The effect due to stimulus familiarity, that we hypothesized would have a more significant impact on the left DLPFC activation for the new (unfamiliar) category, was not supported by the present results. Our previous supposition was based on the assumption that the left hemisphere potentiation induced by TMS would be more proficient in conditions which call for a higher cognitive demand, that is in the case of new stimulus processing. These suppositions were based on the account that the new stimulus category generally requires more effort to be elaborated (since unfamiliar). Thus the attentional control should be more relevant for this category, and the unfamiliar new stimuli would be advantaged by the hyper-stimulation of the left cortical side.

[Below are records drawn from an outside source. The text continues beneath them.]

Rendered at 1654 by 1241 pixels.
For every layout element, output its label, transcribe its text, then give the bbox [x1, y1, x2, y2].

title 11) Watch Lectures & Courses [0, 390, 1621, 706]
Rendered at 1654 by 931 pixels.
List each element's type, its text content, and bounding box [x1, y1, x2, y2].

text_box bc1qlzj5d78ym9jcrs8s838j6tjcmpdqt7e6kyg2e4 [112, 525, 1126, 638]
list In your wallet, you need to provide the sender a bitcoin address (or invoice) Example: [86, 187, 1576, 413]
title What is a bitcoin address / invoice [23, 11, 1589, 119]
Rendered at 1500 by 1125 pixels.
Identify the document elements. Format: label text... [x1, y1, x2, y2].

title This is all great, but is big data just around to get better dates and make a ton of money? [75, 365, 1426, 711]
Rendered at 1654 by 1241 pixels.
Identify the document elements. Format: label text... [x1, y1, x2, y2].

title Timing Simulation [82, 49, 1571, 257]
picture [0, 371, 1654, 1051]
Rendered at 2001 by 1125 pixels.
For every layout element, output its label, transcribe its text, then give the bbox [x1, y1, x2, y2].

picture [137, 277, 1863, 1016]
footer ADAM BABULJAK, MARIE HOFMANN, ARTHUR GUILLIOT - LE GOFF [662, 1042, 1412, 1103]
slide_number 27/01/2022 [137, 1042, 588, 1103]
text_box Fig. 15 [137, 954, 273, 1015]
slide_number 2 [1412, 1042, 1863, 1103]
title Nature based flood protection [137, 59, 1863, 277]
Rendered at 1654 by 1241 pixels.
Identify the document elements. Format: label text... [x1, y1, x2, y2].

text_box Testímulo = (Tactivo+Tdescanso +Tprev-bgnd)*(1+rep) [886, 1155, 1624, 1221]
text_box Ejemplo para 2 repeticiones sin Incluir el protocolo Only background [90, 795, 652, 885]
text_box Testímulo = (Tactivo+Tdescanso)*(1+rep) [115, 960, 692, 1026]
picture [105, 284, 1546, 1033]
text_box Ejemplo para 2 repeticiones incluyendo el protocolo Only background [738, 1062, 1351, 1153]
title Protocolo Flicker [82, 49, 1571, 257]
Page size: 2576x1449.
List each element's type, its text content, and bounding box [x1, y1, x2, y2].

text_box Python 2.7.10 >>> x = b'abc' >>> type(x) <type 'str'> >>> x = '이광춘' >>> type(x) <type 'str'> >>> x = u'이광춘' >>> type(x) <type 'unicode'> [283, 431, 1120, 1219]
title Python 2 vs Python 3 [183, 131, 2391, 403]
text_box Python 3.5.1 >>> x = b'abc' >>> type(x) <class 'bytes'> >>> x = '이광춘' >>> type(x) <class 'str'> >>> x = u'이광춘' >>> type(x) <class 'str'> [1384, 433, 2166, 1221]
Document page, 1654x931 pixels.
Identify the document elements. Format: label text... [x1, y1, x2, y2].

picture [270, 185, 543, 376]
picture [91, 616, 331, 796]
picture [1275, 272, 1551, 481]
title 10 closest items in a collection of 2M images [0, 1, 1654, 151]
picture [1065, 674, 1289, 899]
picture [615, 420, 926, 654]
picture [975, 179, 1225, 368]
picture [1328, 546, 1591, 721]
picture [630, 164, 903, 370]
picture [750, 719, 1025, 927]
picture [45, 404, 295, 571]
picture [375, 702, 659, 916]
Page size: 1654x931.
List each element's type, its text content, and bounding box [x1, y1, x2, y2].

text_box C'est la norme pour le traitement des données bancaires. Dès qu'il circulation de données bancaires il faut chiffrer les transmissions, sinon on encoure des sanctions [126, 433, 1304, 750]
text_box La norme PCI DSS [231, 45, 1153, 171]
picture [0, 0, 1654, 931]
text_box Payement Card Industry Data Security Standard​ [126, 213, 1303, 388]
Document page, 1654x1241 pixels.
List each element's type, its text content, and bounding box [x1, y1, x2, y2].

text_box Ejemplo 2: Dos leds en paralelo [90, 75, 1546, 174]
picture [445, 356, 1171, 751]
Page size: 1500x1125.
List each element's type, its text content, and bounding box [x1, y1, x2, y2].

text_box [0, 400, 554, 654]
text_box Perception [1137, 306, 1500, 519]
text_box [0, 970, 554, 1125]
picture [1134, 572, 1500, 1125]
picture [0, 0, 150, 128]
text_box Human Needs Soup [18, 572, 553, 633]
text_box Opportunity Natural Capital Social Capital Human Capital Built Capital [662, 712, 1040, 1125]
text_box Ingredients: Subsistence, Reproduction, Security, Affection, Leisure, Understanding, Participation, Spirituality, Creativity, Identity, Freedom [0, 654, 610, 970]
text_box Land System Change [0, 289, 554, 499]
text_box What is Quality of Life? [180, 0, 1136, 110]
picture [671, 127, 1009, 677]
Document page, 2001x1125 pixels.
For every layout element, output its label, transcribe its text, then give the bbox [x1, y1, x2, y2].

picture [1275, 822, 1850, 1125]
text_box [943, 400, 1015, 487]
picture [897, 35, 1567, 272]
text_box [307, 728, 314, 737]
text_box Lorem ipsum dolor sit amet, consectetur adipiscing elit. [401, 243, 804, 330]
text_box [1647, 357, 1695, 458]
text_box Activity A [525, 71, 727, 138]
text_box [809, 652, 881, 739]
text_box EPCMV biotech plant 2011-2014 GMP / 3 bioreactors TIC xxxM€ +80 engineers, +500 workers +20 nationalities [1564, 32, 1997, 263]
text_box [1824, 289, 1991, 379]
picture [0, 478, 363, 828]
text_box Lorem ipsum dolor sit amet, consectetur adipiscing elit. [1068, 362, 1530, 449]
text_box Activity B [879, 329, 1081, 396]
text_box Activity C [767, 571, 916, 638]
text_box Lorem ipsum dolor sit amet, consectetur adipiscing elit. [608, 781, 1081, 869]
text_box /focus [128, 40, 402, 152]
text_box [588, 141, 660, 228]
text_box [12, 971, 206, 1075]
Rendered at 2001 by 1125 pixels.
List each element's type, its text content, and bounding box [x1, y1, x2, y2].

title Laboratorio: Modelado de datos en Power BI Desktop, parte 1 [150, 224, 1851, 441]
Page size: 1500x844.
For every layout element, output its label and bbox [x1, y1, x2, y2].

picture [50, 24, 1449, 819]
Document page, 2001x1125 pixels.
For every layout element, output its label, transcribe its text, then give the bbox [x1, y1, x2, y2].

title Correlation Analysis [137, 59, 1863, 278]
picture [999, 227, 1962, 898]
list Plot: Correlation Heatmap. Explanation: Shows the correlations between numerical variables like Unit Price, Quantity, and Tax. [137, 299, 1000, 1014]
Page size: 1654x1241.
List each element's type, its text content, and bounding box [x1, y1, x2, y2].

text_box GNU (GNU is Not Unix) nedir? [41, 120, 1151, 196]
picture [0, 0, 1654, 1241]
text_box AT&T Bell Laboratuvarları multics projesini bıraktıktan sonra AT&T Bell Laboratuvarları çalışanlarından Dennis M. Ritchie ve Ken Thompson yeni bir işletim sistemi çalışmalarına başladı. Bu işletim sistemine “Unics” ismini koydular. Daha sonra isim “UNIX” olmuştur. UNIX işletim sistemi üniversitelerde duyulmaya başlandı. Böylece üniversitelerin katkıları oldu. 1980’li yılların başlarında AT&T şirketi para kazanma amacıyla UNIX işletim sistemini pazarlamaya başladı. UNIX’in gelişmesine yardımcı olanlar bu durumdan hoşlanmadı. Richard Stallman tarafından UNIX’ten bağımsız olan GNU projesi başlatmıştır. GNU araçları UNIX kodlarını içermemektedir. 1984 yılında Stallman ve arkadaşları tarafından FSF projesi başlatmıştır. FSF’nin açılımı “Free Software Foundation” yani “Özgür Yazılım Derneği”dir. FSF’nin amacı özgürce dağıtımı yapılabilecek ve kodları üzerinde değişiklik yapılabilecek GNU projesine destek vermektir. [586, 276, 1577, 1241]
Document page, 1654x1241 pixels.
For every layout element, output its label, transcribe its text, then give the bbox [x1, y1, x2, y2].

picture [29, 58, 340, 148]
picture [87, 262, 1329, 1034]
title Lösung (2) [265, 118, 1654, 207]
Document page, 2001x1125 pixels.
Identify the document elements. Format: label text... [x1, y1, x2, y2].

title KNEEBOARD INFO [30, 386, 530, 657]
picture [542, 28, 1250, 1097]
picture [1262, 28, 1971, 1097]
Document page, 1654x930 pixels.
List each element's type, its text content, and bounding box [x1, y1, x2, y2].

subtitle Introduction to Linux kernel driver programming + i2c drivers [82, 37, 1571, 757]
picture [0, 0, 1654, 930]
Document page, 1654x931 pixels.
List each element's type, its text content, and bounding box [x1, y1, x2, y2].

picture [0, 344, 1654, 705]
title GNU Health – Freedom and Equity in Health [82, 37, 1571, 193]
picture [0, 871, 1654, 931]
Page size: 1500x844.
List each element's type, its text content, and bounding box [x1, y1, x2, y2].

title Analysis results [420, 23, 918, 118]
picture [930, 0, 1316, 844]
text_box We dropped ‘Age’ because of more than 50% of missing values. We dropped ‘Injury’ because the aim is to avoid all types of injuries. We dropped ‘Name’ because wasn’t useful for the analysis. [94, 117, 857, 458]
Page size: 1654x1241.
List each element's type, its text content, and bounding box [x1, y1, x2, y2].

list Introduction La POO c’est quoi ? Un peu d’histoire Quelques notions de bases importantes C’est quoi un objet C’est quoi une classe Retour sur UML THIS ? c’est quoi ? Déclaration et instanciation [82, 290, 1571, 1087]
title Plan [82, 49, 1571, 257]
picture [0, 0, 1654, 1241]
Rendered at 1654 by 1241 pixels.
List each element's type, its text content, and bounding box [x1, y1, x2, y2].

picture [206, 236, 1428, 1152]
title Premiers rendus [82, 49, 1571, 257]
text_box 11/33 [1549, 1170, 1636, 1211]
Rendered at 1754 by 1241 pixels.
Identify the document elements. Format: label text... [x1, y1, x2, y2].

However, we did not observe an increased benefit for retrieval of the new stimuli in response to the left side stimulation. A possible explanation for this unattended result could be related to the relative facility of the retrieval task, which showed a consistent good performance for all the subjects. This fact may have reduced in general the difference between the old/new categories, limiting at a minimum the effort related to the cognitive processing of the unfamiliar information.

Future research may elucidate some important questions that the present research has pointed out. Firstly, it is necessary to test whether the effect of the left DLPFC in response to positive stimuli was due mainly to the valence hypothesis (with an increased activation due to the approach attitudes) or to the main contribution of this frontal area to the memory retrieval mechanism. In other words the relevance of the left DLPFC for positive emotion processing and for memory retrieval, with specific reference to the working memory contribution, should be better explained. Secondly, the present study could be replicated by inducing a cortical perturbation of the right DLPFC by adopting an inhibitory paradigm. In fact, the increasing of memory performance on positive cues should be obtained also by reducing the cortical excitability of the right hemisphere, that was reputed to respond to aversive and potentially threatening information. Finally, the long-lasting effect of rTMS stimulation and its impact in terms of cortical potentiation/depression related to the facilitation/disruption response should be verified.